Collaborative Study Yields TB Drug Leads

ACS Meeting News: Scientists combine sets of information to identify small molecules that defeat the tuberculosis bacterium in lab studies

by Aaron A. Rowe
April 4, 2011 | A version of this story appeared in Volume 89, Issue 14

Cheminformatics firm Collaborative Drug Discovery (CDD) has used a genomic and computational approach to identify promising leads to drugs for treating tuberculosis. Doctors need new medications to fight tuberculosis because the Mycobacterium tuberculosis microbe that causes the disease is terribly good at becoming drug resistant.

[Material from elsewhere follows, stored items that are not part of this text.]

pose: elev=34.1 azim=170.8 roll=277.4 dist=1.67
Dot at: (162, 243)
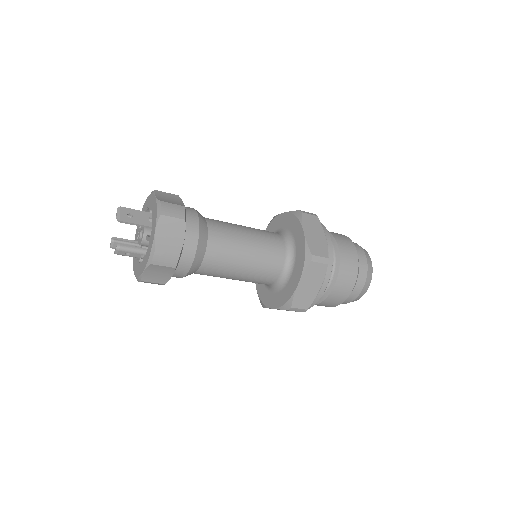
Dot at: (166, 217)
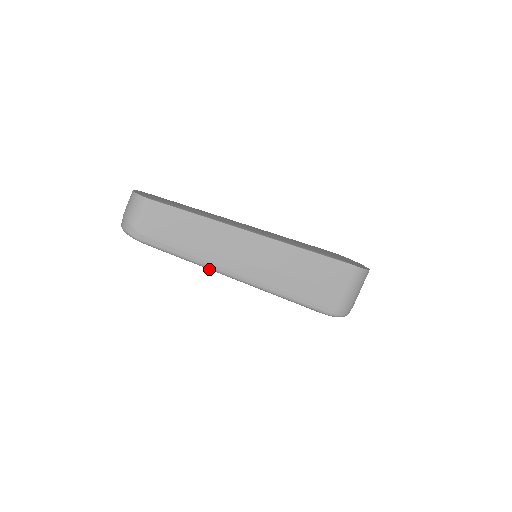
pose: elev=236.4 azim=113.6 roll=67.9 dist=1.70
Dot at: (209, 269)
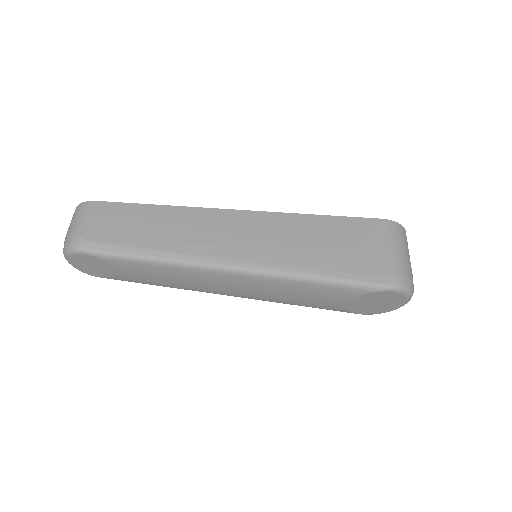
Dot at: (196, 269)
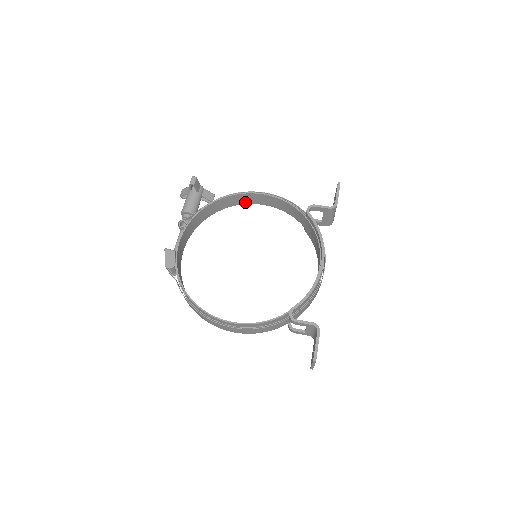
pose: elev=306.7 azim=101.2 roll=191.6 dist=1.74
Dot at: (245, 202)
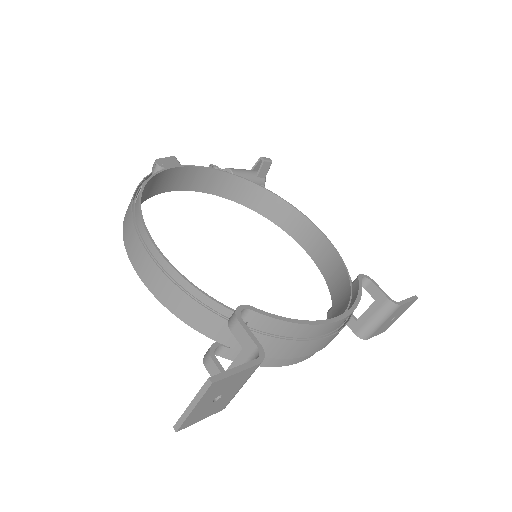
Dot at: (291, 231)
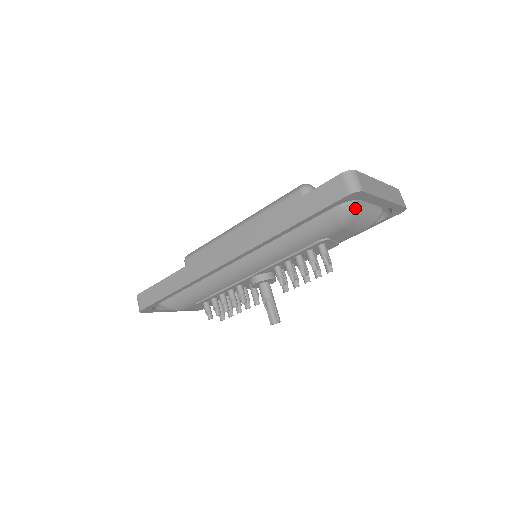
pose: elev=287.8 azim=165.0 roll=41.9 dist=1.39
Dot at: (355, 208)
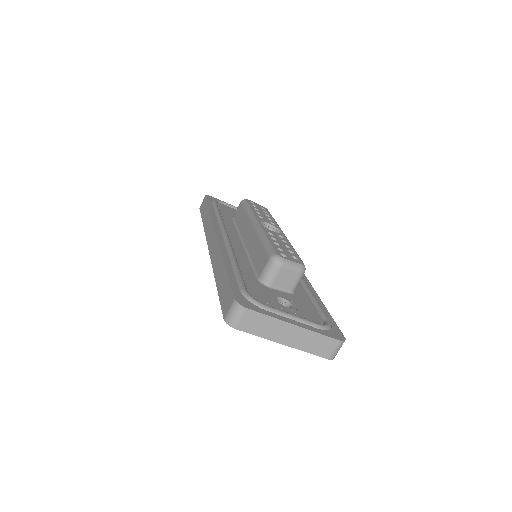
Dot at: occluded
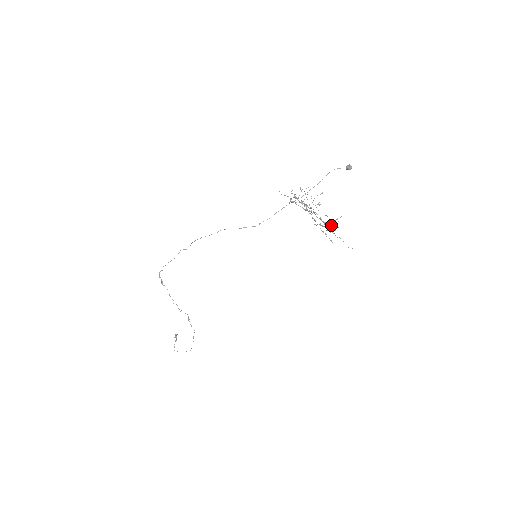
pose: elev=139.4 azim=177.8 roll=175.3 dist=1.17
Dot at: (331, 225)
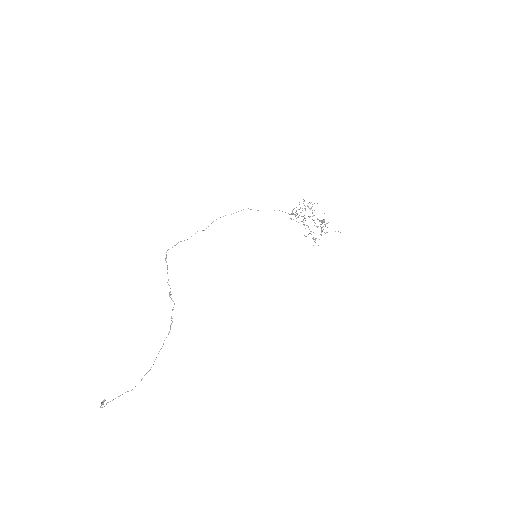
Dot at: (322, 227)
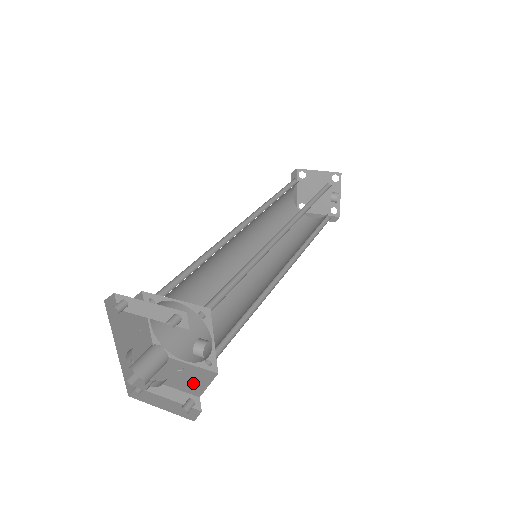
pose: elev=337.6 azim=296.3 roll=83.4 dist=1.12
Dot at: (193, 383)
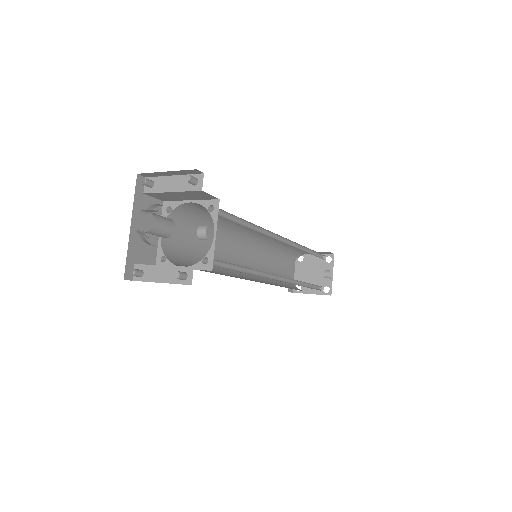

CDD has huge vaults of medicinal chemistry data. And Johns Hopkins University School of Medicine has a lot of data about the mycobacterium’s metabolic enzymes. By putting the two sets of information together, a research team was able to identify small molecules that can defeat the pathogen in vitro, announced CDD’s CEO, Barry A. Bunin. In the study, Johns Hopkins researchers first identified metabolic enzymes that humans don’t have and that M. tuberculosis can’t live without. Next, a scientist at CDD picked through the medicinal chemistry data looking for molecules that resemble the substrates of those enzymes. Then CDD researchers tested some of the substrate analogs on cultured tuberculosis cells. Two of the compounds from CDD’s initial screen, JFD01307SC and L-methionine-S-sulfoximine, worked well in the lab (mBio, DOI: 10.1128/mBio.00301-10). CDD scientists are now testing the compounds on a variety of tuberculosis strains in hopes they will lead to new tuberculosis medications.